Each line of the listing is to be retyped exactly as given.

**Stored data:**
● ● ● ● ● ● ●

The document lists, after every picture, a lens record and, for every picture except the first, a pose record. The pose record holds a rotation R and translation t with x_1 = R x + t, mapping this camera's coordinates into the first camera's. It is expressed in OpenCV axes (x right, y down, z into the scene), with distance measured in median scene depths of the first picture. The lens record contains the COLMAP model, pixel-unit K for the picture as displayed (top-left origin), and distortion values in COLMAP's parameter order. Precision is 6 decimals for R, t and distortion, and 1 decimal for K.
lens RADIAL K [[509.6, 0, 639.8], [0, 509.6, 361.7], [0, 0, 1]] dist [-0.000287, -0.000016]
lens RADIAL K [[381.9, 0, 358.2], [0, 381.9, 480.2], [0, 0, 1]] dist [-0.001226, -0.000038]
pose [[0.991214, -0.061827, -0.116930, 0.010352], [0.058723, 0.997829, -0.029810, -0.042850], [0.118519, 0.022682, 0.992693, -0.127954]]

● ● ● ● ● ● ●

**Task answer:**
The document lists, after every picture, a lens record and, for every picture except the first, a pose record. The pose record holds a rotation R and translation t with x_1 = R x + t, mapping this camera's coordinates into the first camera's. It is expressed in OpenCV axes (x right, y down, z into the scene), with distance measured in median scene depths of the first picture. The lens record contains the COLMAP model, pixel-unit K for the picture as displayed (top-left origin), and distortion values in COLMAP's parameter order. Precision is 6 decimals for R, t and distortion, and 1 decimal for K.
lens RADIAL K [[509.6, 0, 639.8], [0, 509.6, 361.7], [0, 0, 1]] dist [-0.000287, -0.000016]
lens RADIAL K [[381.9, 0, 358.2], [0, 381.9, 480.2], [0, 0, 1]] dist [-0.001226, -0.000038]
pose [[0.991214, -0.061827, -0.116930, 0.010352], [0.058723, 0.997829, -0.029810, -0.042850], [0.118519, 0.022682, 0.992693, -0.127954]]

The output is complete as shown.